York & Albany, Camden. Pizza.
My speech-recognition dictation is sometimes not to be trusted. Having asked my secretary to die and rise again, I am wary of sending emails without triple checking. She duly did diarise again and we’ve never repeated that rather ambitious request.
Some still get through the net though. York anal bunny was one such.
It’s part of the Ramsay empire. What a woeful, corporate, soulless website it is. How unexpected.
And on that website, a picture of the restaurant area at the back, which gives you no idea about how this place actually feels and another of the bar which looks like it’s another place altogether. And there’s a bizarre, worrying deep red basement restaurant area, which looks like nothing like the cool, muted, understated upstairs. I have no idea what goes on there.
And as you walk into the converted former pub, on the ground floor, they appear to have retained the original bar, but this isn’t a pub. There are oversized and extremely tall armchairs dotted about, large, elegant windows, scrubbed wooden floors and decent lighting; gastropub-luxe. It’s the ideal place for a casual, gossipy, light dinner, ending in wrenching, soul-baring openness. Or maybe that’s just me.
We didn’t want to sit where we’d been allocated (quiet, now) and were given three choices. One looked poky, one was right next to the live music area and one looked very comfortable and private but we were told that would have to move from that one after an hour, because it had been booked. We chose the comfortable one, hoping for a no-show.
Live music? How had I missed that? Two words which send a shard of ice into my soul. I don’t even like background music, for pity’s sake, what was I going to do with live?
So me and my oldest friend, L, settled down for what we thought might turn out to be a fairly brief evening of
therapy catching up.
And we looked at the menu. The restaurant has a totally different menu and I warn you now, this is mostly about pizza. Because really, when you see a two pizzas for £15 deal, you’re going to order it. Or them. Obviously, we had to order a starter as well. Salt and pepper squid with chilli and lime. We hunted for the chilli. I’d have liked some. But it was tasty enough and crisp and really, we were too busy gassing to notice. And we’d made serious inroads into the St Aubain.
And the pizzas were fine. Wood-fired, competent.

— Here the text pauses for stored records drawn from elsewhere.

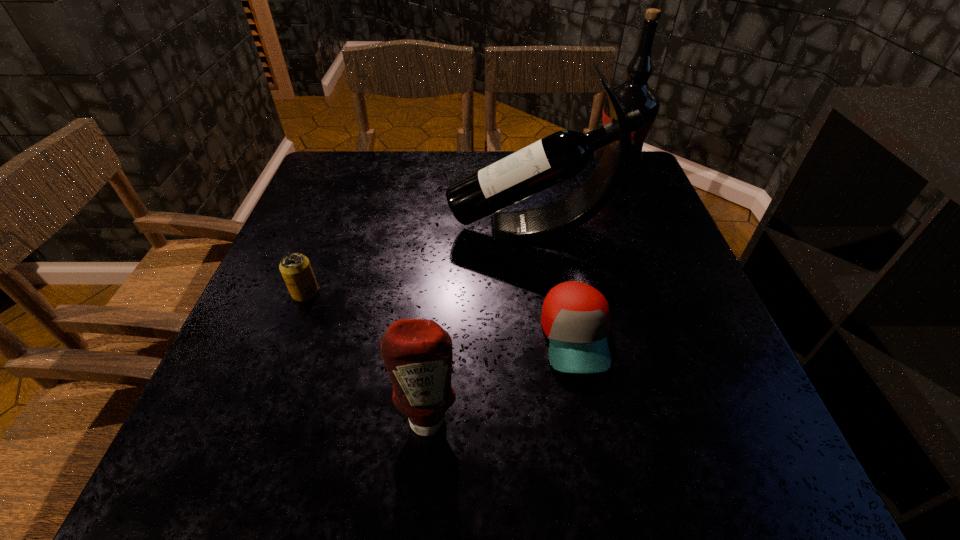
I want to click on empty space that is in between the nearest object and the baseball cap, so click(502, 377).

You are a GUI agent. You are given a task and a screenshot of the screen. Output one action in this format:
    pyautogui.click(x=<x>, y=<y>)
    Task: Click on the vacant area between the farthest object and the baseball cap
    
    Given the screenshot: What is the action you would take?
    (596, 251)

Image resolution: width=960 pixels, height=540 pixels. I want to click on the fourth closest object to the fourth nearest object, so point(418,356).

Where is `object that ranks as the second closest to the leftmost object`? The height and width of the screenshot is (540, 960). object that ranks as the second closest to the leftmost object is located at coordinates (418, 356).

Where is `free space that satisfies the following two spatial constraints: 1. on the back side of the nearest object; 2. on the left side of the farthest object`? free space that satisfies the following two spatial constraints: 1. on the back side of the nearest object; 2. on the left side of the farthest object is located at coordinates point(450,166).

This screenshot has width=960, height=540. Identify the location of free region that satisfies the following two spatial constraints: 1. on the front side of the farthest object; 2. on the stand of the fourth nearest object. (642, 230).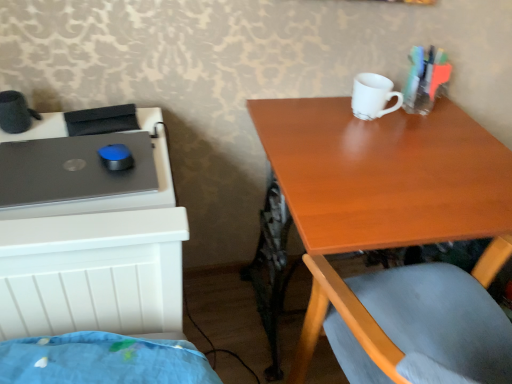
Image resolution: width=512 pixels, height=384 pixels. What are the coordinates of `vacant area in front of white matte mug at upper center` in the screenshot? It's located at (375, 146).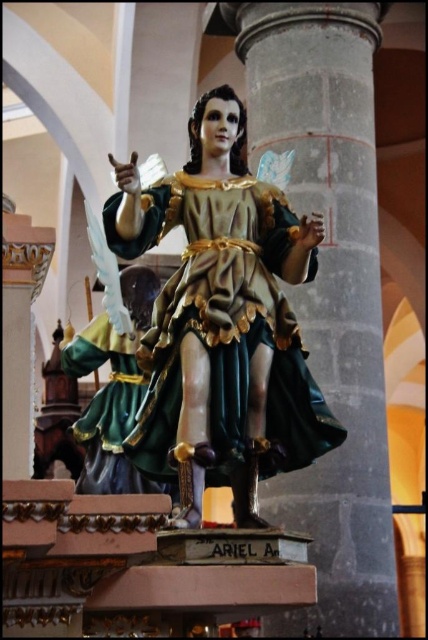
Question: Which object is farther from the camera taking this photo?

Choices:
 (A) polychrome wood statue at center
 (B) gray stone column at center

Answer: (B)

Question: Which of the following is the closest to the observer?

Choices:
 (A) (166, 301)
 (B) (348, 212)

Answer: (A)

Question: In this image, where is gray stone column at center located relative to polychrome wood statue at center?

Choices:
 (A) below
 (B) above

Answer: (B)

Question: In this image, where is gray stone column at center located relative to polychrome wood statue at center?

Choices:
 (A) left
 (B) right

Answer: (B)

Question: Does gray stone column at center have a lesser width compared to polychrome wood statue at center?

Choices:
 (A) no
 (B) yes

Answer: (A)

Question: Which point appears farthest from the camera in this image?

Choices:
 (A) (335, 401)
 (B) (160, 292)

Answer: (A)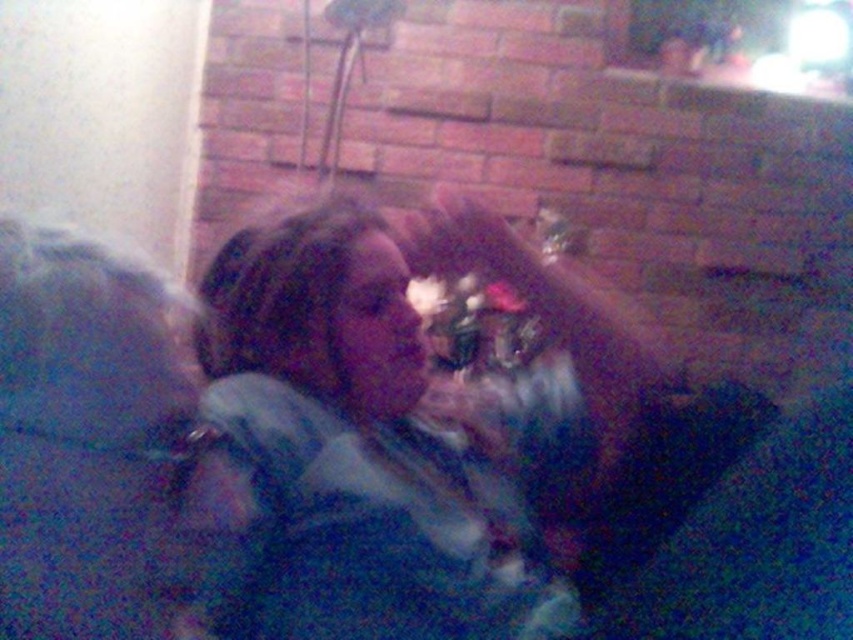
You are a fashion designer observing a model wearing a matte blue shirt at center and dark blue fabric at left. Which item is positioned higher on the model?

The matte blue shirt at center is positioned higher on the model than the dark blue fabric at left.

You are a photographer setting up a shot in this living room. You want to place a small prop exactly at the coordinates where the matte blue shirt at center is located. What are the coordinates you should aim for?

The coordinates for the matte blue shirt at center are at point (x=389, y=433). You should aim for those coordinates.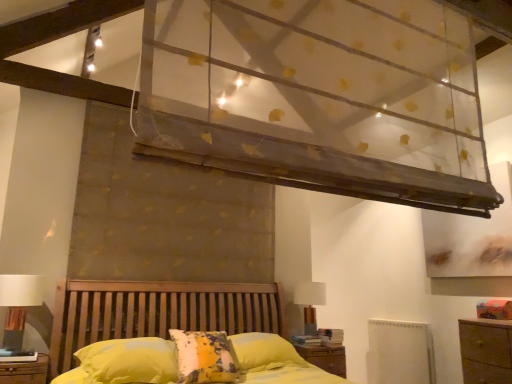
Question: Are transparent fabric canopy at upper center and white fabric lampshade at left, which is the first table lamp from left to right, located far from each other?

Choices:
 (A) no
 (B) yes

Answer: (B)

Question: Is transparent fabric canopy at upper center to the left of white fabric lampshade at left, the 1th table lamp from the front, from the viewer's perspective?

Choices:
 (A) no
 (B) yes

Answer: (A)

Question: Can you confirm if transparent fabric canopy at upper center is thinner than white fabric lampshade at left, which is the first table lamp from left to right?

Choices:
 (A) yes
 (B) no

Answer: (A)

Question: Does transparent fabric canopy at upper center have a larger size compared to white fabric lampshade at left, the 2th table lamp viewed from the back?

Choices:
 (A) yes
 (B) no

Answer: (A)

Question: Could you tell me if transparent fabric canopy at upper center is turned towards white fabric lampshade at left, the 1th table lamp from the front?

Choices:
 (A) yes
 (B) no

Answer: (B)

Question: Considering the positions of yellow fabric pillow at center and white matte radiator at lower right in the image, is yellow fabric pillow at center bigger or smaller than white matte radiator at lower right?

Choices:
 (A) small
 (B) big

Answer: (B)

Question: Considering the positions of point [x=118, y=365] and point [x=422, y=337], is point [x=118, y=365] closer or farther from the camera than point [x=422, y=337]?

Choices:
 (A) farther
 (B) closer

Answer: (B)

Question: Is yellow fabric pillow at center inside the boundaries of white matte radiator at lower right, or outside?

Choices:
 (A) outside
 (B) inside

Answer: (A)

Question: Is yellow fabric pillow at center taller or shorter than white matte radiator at lower right?

Choices:
 (A) short
 (B) tall

Answer: (A)

Question: Based on their positions, is wooden nightstand at lower center located to the left or right of white fabric lampshade at upper right, the 2th table lamp from the front?

Choices:
 (A) right
 (B) left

Not the best I’ve ever had but certainly passable. Thin crust, chewy in the middle. Standard toppings.
I asked for chilli oil, for I am rather keen on the heat. Some murky oil was brought, without any discernible heat in it, in a dish. A dish. What were they thinking? It needs a bottle.

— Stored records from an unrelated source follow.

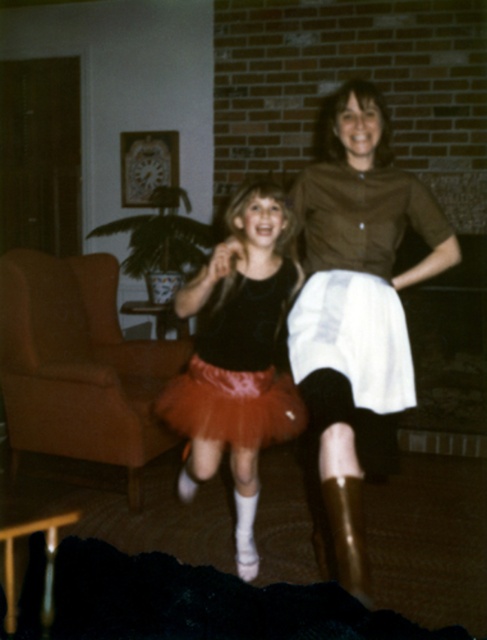
Based on the photo, you are taking a photo of two points in a room. The first point is labeled as point (351, 404) and the second is point (347, 509). Based on their positions in the image, which point is closer to the camera?

Point (351, 404) is further to the camera than point (347, 509), so the point closer to the camera is point (347, 509).

You are organizing a fashion show and need to decide which skirt takes up more horizontal space when worn. Based on the image, which skirt between the brown matte skirt at center and the matte pink tulle skirt at center is wider?

The brown matte skirt at center is wider than the matte pink tulle skirt at center according to the description.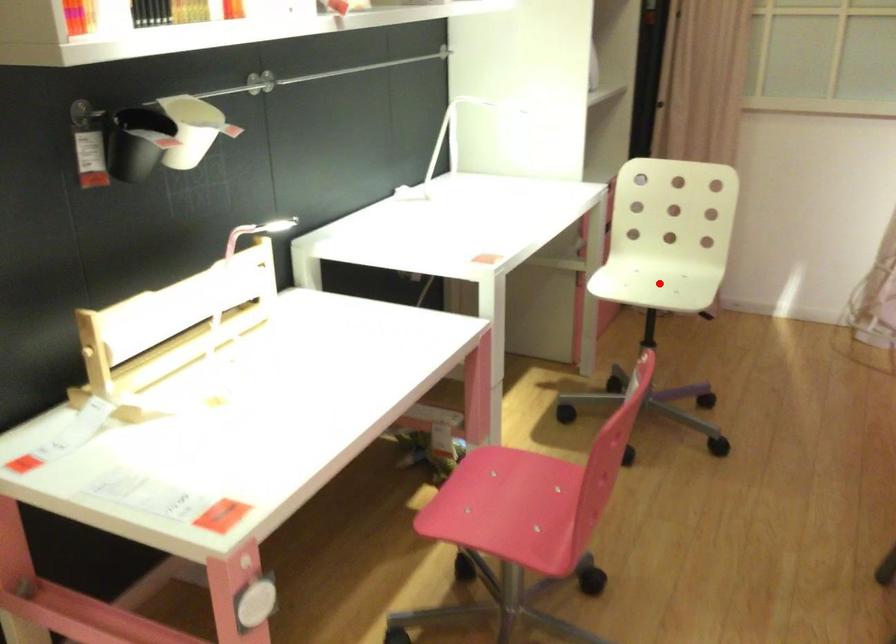
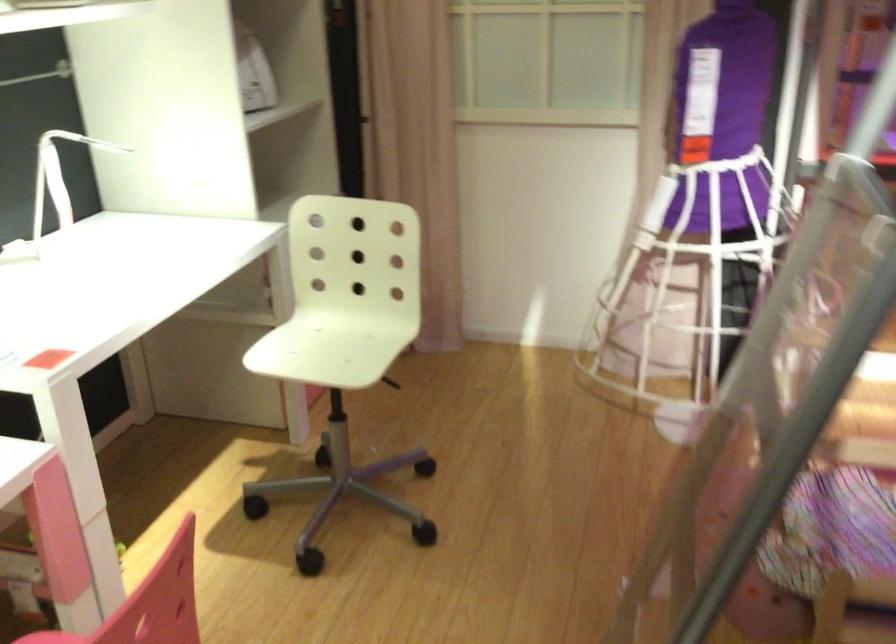
Question: I am providing you with two images of the same scene from different viewpoints. In image1, a red point is highlighted. Considering the same 3D point in image2, which of the following is correct?

Choices:
 (A) It is closer
 (B) It is farther

Answer: (A)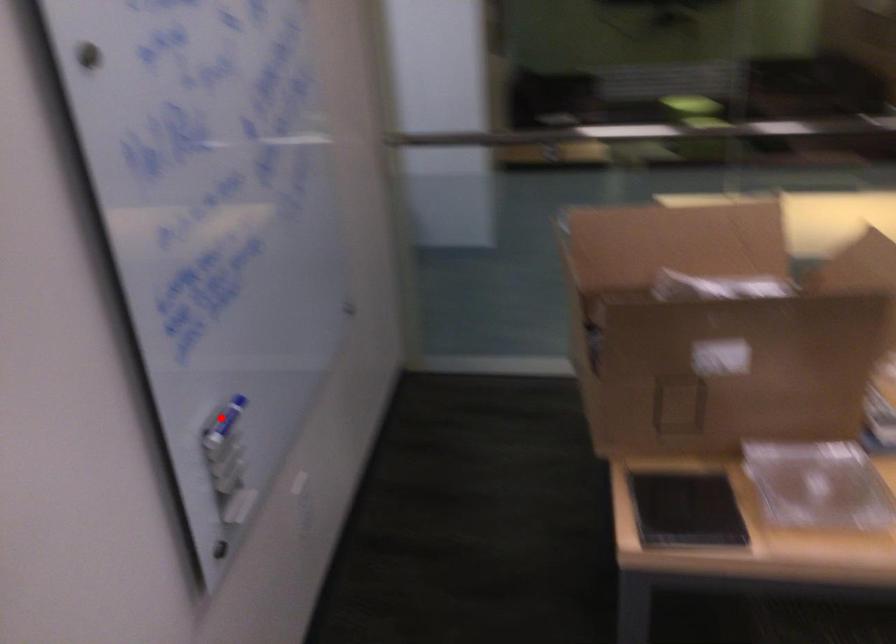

I was obviously wearing my *disappointed face* at this point, because the lovely waitress went away and came back with a plateful of chopped chillies. Result. Not quite the one I’d wanted, but they tried.
And then the music started. Maybe it was the fact that I was with L, in whose presence any moodiness immediately evaporates, or maybe it that it was just quite good, but I actually found myself enjoying it. There. I’ve said it. I know you’ll look at me differently now, but the Soul classics and soft 80s standards, went down a treat. Like the food. I think we may have even made a request, though I may have made that up.
We were duly moved to another table but we didn’t care. We’d had pizza, we’d had major gossip and we’d had wine. I did my best to try and dissuade L from covering every surface of her new, Victorian house in lace, but I’m not sure I succeeded. She’d asked her decorator husband what colour he’d like to paint the living room. Brown. Not some nice Farrow & Ball tasteful quirky brown, mind you. Just dark brown. Nice. Maybe she can cover it in lace.
And do you know, they do this wine/pizza combo every Tuesday. You might find me there.